Mathews, who had clung on for two-and-a-quarter hours to make 18, can rarely have played so cautiously. As Prior informed him after his first defensive stroke: "It's a long time to block".
That England got so close owed everything to a seven-over spell either side of tea from Anderson which produced four maidens and yielded three wickets for only three runs. This was the last time that Kumar Sangakkara and Mahela Jaywardene would bat together in a Test at Lord's and when they were departed just before tea the merest hint of an England victory was reawakened.
Until then Sri Lanka had looked comfortable. "Let's have a quiet one," they might have said, like two old mates catching a final beer together to mark the passage of time. And it certainly was a quiet one, a contemplative end to a Lord's Test that left to its own devices was bent upon heading towards a draw.
Anderson did his best to wrest the steering wheel. He looked tired and dispirited in Australia: tired enough to encourage people to look up his age and wonder if he was on the decline, but he remains lithe and fit and his zip was evident once more in arduous bowling conditions.
England's only success in the morning was the wicket of Dimuth Karunaratne, who inside-edged a short ball from Broad onto his thigh pad and to Sam Robson at short leg. Broad did not flog the middle of the pitch half as much even in the days when he regarded himself as The Enforcer.
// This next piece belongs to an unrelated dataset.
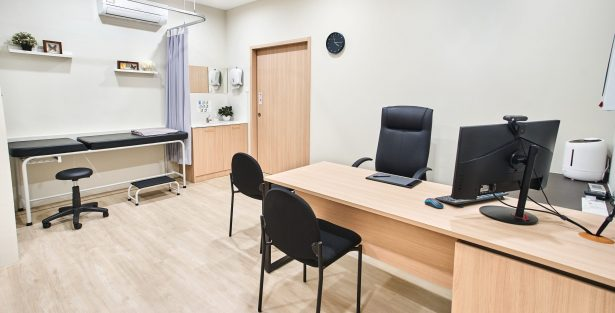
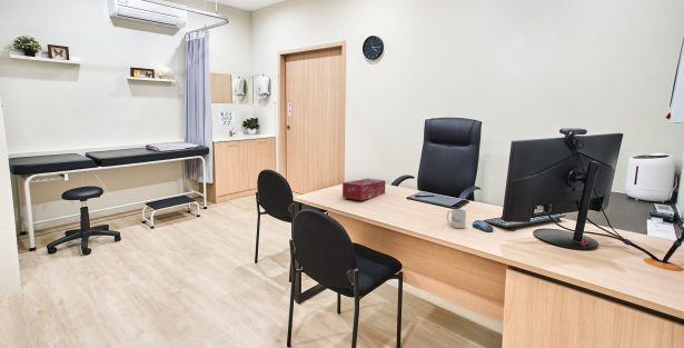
+ tissue box [341,178,387,201]
+ mug [446,208,467,229]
Only this time, on such a somnolent surface, it was more in desperation.
Overcast skies seemed favourable to England's cause and Alastair Cook ran Anderson for eight overs in the search of a second breakthrough, but Silva and Sangakkara held firm and when he was removed from the attack they must have felt that the first little victory had been achieved. Sri Lanka made 99 runs up to lunch, but were strokeless thereafter, adding only 102 in the last two sessions.
Sangakkara and Jayawardene joined forces in mid-afternoon when Kaushal Silva became the second Sri Lankan wicket to fall. Even then it needed an England review to secure it. Silva flicked at a leg-side delivery from Liam Plunkett and gloved it to Prior, the decision of umpire Bowden this time corrected. Desire flooded out of Sangakkara; Jayawardene was a passive, a touch player feeling the pressure of a backs-to-the-wall struggle.
On such a pitch, England's absence of a specialist spinner was a disadvantage. Moeen Ali has bowled his off spin respectably throughout. He found minimal turn on this fifth-day surface, although there was some bounce. When he did turn one out of the footholds, in the penultimate over before lunch, the ball died in front of Ian Bell at gully like a piece of apple blossom.
Statistics insisted from the outset that Sri Lanka's sole task was to bat out the final day. Nobody had ever overhauled a target of 390 at Lord's, and there was only a day to do it. They had only batted more than 90 overs in the fourth innings to salvage a draw on three occasions, only once away from home, in Hamilton in 1991. Lord's has now joined that list.